– The Washington Post

WASHINGTON – The U.S. government is likely paying contractors millions of dollars for unnecessary work in Iraq because the military is not giving companies clear enough guidance about reducing their employees, officials on the Commission on Wartime Contracting said Monday.

There are roughly 102,000 contractors in Iraq, and each contracted worker can cost the government thousands of dollars a month, according to federal auditors. Commissioners said they were concerned that the U.S. military was not providing contractors with key information to help them synchronize their efforts with the drawdown of combat forces.

There are about 98,000 troops in Iraq, but that figure is expected to drop to 50,000 by August. At that time, the Pentagon estimates that the number of contract employees in the country will still exceed 70,000.

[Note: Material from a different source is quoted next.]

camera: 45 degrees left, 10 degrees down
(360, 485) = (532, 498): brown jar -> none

“Conducting the drawdown of forces is not a simple task like turning down a thermostat,” said Michael Thibault, co-chairman of the commission.

The commission, which was appointed in 2008, questioned officials from Houston-based KBR at a hearing Monday about whether they were reducing their work force in a cost-effective and timely way.

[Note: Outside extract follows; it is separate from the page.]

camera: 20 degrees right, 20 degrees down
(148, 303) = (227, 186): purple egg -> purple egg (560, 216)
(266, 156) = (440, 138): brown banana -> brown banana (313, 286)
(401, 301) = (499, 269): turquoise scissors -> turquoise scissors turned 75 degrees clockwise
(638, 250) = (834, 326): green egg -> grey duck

Under a $38 billion contract, KBR provides a variety of logistics services, from running dining halls to doing laundry and transporting supplies.

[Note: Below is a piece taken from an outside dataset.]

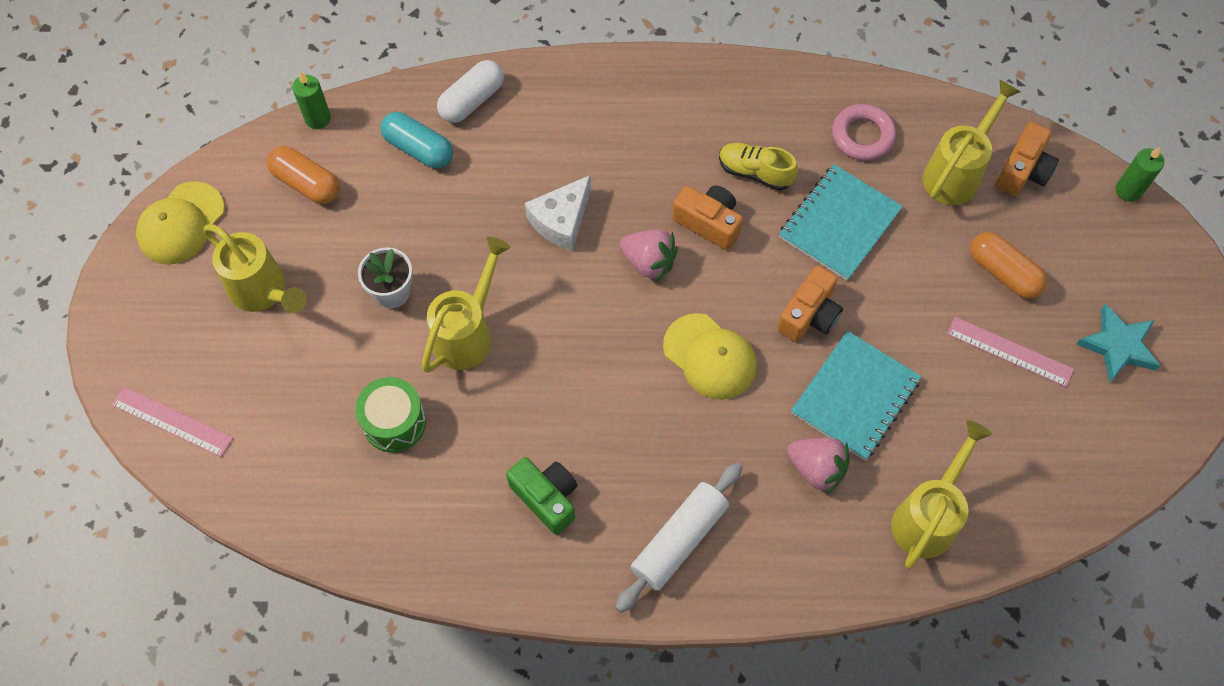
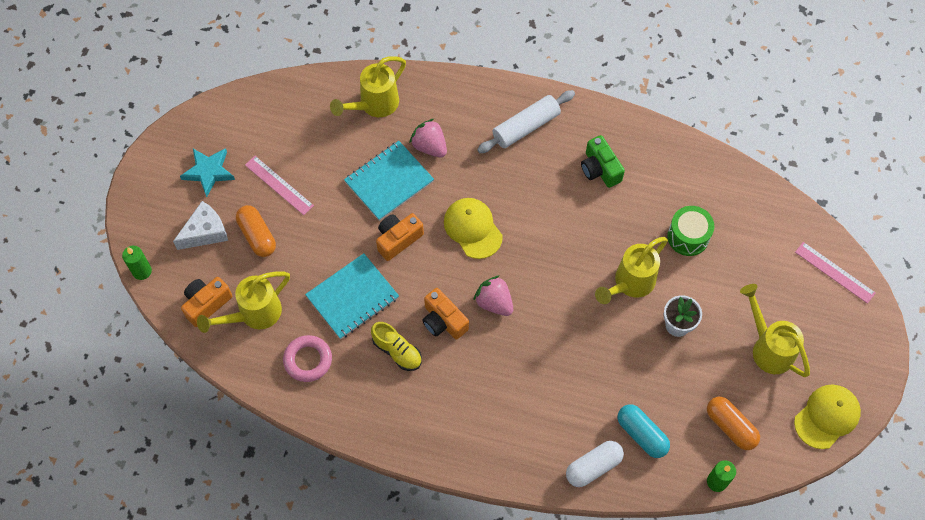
camera: 165 degrees left, 0 degrees up
(561, 221) = (547, 349): white cheese -> white cheese (205, 232)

Auditors for the Defense Department said late last year that KBR could save $193 million from January to August this year by reducing its work force.

But, in a new report, auditors said that KBR’s plans for a drawdown in the same time period would save only $27 million.

KBR officials said they need “written contractual direction” from the U.S. military about its plans to reduce troops so that it can staff accordingly.